Crónicas de África - Onomástica


Onomástica

Maputo, 6 de novembro de 2012

À medida que o tempo vai passando, ficam mais coisas na retina do que a simpatia e a alegria moçambicanas. Uma delas é a criatividade. Ela está presente na arte com que esculpem a madeira, trabalham o arame, a chapa, pintam o pano, desenham, cantam, dançam e... põem nomes uns aos outros!

A onomástica moçambicana está cheia de surpresas e pormenores deliciosos. Não conheço todas as pessoas cujos nomes aqui revelo hoje, mas só revelo nomes que sei que existem seja porque conheço as pessoas, seja porque conheço quem as conheça. Ou seja, se não comi, vi comer!

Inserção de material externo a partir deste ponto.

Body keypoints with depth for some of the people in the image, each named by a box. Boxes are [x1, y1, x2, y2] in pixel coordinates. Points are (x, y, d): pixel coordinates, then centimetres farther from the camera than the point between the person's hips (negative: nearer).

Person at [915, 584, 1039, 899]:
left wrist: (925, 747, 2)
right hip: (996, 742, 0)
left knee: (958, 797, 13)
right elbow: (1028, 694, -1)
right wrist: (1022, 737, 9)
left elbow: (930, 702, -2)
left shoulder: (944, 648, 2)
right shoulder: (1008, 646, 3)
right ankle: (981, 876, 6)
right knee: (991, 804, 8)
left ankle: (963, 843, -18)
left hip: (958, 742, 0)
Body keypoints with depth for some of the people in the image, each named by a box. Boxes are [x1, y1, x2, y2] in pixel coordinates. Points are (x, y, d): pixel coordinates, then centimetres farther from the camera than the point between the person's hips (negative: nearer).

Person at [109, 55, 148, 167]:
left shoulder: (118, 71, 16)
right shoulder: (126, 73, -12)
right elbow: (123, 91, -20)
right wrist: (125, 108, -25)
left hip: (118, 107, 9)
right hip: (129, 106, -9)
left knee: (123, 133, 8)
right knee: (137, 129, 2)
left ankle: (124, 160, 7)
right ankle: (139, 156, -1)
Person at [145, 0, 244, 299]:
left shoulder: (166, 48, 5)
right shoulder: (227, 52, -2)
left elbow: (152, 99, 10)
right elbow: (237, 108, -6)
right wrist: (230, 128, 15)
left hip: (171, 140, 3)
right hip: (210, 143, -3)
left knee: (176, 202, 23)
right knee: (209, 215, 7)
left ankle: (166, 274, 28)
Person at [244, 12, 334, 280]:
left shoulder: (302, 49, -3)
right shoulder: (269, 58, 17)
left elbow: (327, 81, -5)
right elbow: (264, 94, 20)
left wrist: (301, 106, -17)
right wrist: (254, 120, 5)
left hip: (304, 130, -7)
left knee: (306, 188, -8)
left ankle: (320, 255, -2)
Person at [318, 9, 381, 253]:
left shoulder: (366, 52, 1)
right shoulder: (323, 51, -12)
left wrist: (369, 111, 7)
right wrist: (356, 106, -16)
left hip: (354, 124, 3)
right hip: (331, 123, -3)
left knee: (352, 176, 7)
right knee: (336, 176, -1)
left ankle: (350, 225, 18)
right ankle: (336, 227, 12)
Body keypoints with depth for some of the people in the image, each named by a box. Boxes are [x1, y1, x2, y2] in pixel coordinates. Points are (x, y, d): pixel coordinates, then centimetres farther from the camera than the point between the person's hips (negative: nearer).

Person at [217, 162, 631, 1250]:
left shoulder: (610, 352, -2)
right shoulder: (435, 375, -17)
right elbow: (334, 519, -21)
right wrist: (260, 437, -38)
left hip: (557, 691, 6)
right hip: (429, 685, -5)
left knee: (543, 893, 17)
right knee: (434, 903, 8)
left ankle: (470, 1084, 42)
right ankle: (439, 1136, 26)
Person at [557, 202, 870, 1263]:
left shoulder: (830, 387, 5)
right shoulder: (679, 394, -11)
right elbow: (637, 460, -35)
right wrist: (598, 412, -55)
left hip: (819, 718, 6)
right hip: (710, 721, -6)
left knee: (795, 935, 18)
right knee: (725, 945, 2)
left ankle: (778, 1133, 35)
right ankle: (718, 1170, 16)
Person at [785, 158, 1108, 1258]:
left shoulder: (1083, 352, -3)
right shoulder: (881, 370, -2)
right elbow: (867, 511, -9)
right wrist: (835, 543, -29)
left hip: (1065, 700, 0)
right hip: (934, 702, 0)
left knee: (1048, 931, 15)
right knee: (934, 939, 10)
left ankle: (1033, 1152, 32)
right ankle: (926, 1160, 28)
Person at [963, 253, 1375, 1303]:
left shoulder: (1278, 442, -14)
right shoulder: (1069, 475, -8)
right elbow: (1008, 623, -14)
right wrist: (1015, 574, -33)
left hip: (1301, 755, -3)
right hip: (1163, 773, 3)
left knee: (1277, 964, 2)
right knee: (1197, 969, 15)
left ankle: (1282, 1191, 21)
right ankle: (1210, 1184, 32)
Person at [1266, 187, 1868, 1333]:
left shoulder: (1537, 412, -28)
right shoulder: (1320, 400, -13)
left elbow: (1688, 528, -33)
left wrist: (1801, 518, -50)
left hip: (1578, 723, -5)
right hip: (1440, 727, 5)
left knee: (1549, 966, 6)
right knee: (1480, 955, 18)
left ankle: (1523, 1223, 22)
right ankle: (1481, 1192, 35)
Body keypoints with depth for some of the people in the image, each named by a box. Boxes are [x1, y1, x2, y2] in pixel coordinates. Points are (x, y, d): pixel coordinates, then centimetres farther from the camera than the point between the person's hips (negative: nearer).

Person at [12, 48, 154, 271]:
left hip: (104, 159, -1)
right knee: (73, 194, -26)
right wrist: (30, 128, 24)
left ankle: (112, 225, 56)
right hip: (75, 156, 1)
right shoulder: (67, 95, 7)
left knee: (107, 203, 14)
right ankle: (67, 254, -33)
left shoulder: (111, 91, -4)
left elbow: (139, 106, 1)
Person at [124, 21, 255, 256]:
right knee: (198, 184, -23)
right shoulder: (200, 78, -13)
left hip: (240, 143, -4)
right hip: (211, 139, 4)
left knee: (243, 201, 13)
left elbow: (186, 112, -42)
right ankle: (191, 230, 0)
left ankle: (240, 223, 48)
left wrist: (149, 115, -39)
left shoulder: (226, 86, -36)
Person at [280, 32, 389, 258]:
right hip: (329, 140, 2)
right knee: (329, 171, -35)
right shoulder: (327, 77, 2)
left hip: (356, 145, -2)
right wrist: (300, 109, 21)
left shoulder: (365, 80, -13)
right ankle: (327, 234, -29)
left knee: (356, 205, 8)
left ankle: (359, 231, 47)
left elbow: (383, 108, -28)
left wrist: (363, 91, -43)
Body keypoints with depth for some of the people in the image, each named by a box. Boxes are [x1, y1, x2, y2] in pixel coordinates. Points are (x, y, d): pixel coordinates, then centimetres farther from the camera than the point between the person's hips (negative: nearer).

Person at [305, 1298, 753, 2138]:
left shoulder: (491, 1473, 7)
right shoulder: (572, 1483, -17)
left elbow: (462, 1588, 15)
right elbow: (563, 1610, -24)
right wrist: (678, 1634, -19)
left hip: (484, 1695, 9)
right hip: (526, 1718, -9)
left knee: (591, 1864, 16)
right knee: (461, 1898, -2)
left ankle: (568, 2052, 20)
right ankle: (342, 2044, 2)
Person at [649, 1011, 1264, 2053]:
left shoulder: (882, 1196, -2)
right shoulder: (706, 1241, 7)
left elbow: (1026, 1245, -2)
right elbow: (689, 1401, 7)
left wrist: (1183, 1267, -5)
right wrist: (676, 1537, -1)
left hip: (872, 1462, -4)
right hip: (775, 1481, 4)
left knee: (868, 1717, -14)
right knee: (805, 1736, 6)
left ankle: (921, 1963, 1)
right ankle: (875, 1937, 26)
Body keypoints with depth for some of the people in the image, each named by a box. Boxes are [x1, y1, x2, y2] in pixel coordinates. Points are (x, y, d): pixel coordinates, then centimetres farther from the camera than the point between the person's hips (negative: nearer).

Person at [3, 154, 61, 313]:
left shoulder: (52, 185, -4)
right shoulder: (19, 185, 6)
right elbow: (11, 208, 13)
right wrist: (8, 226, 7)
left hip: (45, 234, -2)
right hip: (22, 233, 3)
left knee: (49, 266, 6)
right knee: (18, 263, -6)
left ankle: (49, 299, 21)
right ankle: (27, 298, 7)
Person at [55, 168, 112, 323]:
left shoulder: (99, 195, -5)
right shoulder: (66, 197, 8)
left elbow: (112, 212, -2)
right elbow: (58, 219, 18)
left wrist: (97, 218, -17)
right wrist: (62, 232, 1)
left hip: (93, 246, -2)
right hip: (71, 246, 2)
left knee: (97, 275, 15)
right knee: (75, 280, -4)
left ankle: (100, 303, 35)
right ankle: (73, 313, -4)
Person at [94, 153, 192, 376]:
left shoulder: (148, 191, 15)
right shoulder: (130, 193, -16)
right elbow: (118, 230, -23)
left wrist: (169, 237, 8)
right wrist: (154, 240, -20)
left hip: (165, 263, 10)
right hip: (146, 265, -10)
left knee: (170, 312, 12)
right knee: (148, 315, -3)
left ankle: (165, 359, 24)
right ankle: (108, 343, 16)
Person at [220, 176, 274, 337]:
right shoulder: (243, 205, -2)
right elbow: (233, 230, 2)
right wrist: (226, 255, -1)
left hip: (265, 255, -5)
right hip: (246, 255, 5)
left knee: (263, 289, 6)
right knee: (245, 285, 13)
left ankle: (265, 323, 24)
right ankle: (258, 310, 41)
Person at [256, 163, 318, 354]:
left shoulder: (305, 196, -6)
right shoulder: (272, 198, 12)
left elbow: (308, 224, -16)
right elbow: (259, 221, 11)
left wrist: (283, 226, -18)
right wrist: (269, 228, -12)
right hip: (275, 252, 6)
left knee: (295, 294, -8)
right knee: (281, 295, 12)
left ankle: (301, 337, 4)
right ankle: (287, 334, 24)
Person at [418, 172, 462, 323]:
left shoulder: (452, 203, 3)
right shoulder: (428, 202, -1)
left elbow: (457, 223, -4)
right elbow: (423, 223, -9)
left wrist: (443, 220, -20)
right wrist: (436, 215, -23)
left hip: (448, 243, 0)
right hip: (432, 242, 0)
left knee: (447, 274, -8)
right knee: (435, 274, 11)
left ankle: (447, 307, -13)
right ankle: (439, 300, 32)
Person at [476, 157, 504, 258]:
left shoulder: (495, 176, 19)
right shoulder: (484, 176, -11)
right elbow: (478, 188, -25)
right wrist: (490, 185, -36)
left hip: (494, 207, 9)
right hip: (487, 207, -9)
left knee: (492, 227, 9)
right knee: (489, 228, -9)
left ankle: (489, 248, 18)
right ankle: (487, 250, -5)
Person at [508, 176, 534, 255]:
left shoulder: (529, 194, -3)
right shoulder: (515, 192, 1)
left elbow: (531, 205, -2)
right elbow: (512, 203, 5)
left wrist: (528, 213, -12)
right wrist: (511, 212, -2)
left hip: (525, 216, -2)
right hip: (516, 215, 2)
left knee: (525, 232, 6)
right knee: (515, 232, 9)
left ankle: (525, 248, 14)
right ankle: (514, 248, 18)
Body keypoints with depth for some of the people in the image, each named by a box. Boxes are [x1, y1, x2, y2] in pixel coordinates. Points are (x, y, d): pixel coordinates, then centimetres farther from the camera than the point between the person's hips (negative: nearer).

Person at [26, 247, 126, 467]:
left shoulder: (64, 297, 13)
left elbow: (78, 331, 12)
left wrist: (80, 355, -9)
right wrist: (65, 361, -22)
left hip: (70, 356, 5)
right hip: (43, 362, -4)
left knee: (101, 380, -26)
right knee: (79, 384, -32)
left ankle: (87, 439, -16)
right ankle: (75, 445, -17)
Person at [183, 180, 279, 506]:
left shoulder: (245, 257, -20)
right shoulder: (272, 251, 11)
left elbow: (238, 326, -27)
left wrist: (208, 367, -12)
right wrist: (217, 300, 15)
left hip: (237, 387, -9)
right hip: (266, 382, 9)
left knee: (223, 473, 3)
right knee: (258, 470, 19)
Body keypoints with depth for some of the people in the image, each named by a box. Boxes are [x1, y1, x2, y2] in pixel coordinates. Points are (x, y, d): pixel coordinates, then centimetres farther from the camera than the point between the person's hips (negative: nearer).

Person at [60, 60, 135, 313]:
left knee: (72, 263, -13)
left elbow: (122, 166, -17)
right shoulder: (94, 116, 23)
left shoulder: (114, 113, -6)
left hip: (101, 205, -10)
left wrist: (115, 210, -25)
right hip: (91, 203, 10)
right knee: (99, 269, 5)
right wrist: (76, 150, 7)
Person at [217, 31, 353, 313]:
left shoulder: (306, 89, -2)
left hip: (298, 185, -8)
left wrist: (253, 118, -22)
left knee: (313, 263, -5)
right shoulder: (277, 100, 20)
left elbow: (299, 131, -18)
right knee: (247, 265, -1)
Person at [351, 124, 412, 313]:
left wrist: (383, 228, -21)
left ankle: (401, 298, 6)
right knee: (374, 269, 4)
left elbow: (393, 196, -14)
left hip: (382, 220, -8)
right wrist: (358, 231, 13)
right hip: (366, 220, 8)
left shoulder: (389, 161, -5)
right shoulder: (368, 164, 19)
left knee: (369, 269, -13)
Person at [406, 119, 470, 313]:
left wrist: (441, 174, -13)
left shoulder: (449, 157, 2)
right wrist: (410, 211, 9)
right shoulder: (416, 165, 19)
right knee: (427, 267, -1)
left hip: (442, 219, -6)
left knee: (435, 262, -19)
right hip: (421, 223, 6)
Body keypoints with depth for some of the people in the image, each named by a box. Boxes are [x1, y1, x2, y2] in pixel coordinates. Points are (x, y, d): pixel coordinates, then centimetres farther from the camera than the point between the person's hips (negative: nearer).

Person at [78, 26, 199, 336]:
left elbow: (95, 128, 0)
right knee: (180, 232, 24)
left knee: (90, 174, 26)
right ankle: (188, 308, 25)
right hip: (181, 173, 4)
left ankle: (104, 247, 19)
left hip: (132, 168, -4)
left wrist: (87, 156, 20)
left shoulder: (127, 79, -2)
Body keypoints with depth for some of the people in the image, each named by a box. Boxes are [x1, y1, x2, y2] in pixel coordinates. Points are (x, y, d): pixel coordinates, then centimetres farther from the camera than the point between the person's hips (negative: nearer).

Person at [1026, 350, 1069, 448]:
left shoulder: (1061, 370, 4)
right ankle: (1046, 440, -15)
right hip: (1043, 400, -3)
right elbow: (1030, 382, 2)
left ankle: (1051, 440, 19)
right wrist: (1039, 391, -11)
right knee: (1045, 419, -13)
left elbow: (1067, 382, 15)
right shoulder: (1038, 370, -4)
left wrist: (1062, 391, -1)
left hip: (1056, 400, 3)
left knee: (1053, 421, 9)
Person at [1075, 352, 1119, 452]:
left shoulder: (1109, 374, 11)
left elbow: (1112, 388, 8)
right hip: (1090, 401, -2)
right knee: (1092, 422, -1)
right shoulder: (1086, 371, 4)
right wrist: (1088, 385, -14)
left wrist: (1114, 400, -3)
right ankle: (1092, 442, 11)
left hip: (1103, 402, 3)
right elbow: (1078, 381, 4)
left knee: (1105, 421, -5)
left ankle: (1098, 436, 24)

Um dia destes num restaurante uns amigos estavam a gostar da simpatia do serviço e perguntaram o nome ao empregado. O breve diálogo que se segue foi mesmo ao nosso lado e perfeitamente audível:
- Como se chama?
- Caranguejo.
- Não, não queremos o caranguejo. Queremos saber o seu nome.
- O meu nome é Caranguejo!

De seu nome completo, Maria da Segunda Distração, parece não ter vindo ao mundo de forma muito planeada. Coisas que acontecem!

O dia estava cinzento e àquela hora em que rebentaram as águas à grávida não se via um palmo à frente do nariz. Ficou Escuridão.

- Estou grávida!
- Não estás nada!
- Estou grávida!
- Já te disse que não estás nada grávida!
A senhora estava mesmo grávida. Nasceu uma menina e chamou-se-lhe Razão. Ela tinha razão. Ah tinha, tinha...

Um dia destes fui ter com o vizinho que é agora o responsável pelos assuntos da Comissão de Moradores:
- Bom dia. Chamo-me João Paulo e moro ali no 1.º Esq.
- Bom dia, senhor Paulo. Eu sou Pacífico.
- Eu também.
- Pacífico é o meu nome...
- Ah... interessante nome. Prazer em conhecê-lo senhor Pacífico.

Ela esperou que ele nascesse. Eram seis horas quando ele nasceu e Seis Hora ficou. Para quê inventar mais. O nome diz tudo!


Fui comprar uma T-shirt e umas calças africanas, todas brancas com uns desenhos pretos, assim umas girafas e uns potes e coiso e tal:
- Boa tarde, como te chamas?
- Piriquito.
- Boa! Eu sou Videira para tu poisares.
Gargalhada geral e o negócio fez-se. Como a imagem comprova!

Há muitos homens que se chamam Castigo, eu já conheci dois, e ouvi uma história de uma senhora muito alegre e bem disposta, como é normal por estas paragens, a quem puseram o nome de Tristeza... é que não está com nada. Carrega a tristeza no nome mas vai de cara alegre.

Depois, há uma série de pessoas que carregam consigo o pragmatismo do quotidiano. Uma coisa que tenho notado é que alguns nomes refletem objetos e realidades muito práticas do dia a dia. Assim, se algum dos amigos e leitores vier a Moçambique e alguém disser que se chama Alface, Colher ou Cadeado, não se ponha logo a rir. Olhe que é mesmo o nome da pessoa. E porque não?

Às vezes fico com a sensação de que a sonoridade das palavras se perde com a travessia do oceano. Diz-se láááááá de uma maneira e ouve-se cááááá de outra, o que não é de estranhar, dada a distância. A dos quilómetros e a outra, mais importante, a que viaja na cabeça das pessoas. Quando fomos à Macaneta, parei numa loja para comprar umas bebidas e vi uns bolos num alguidar:
- O que é isto?
- Fiôsse.
A palavra não me disse nada, mas à primeira trincadela percebi que eram filhoses, ainda que com outro aspeto. O ventou soprou a palavra e ela desgastou-se no caminho. Gosto bem de fiôsse.

E há um amigo português que trabalha aqui em Maputo que diz que estão a trabalhar na empresa dele, entre outras pessoas, o Boaventura Prego Parafuso e a Última Delícia do Casal Carvalho.

Os meus sogros chamam-se Carvalho, pensei que a minha mulher e a minha cunhada eram as últimas delícias do casal Carvalho, mas afinal parece que não! Mai nada!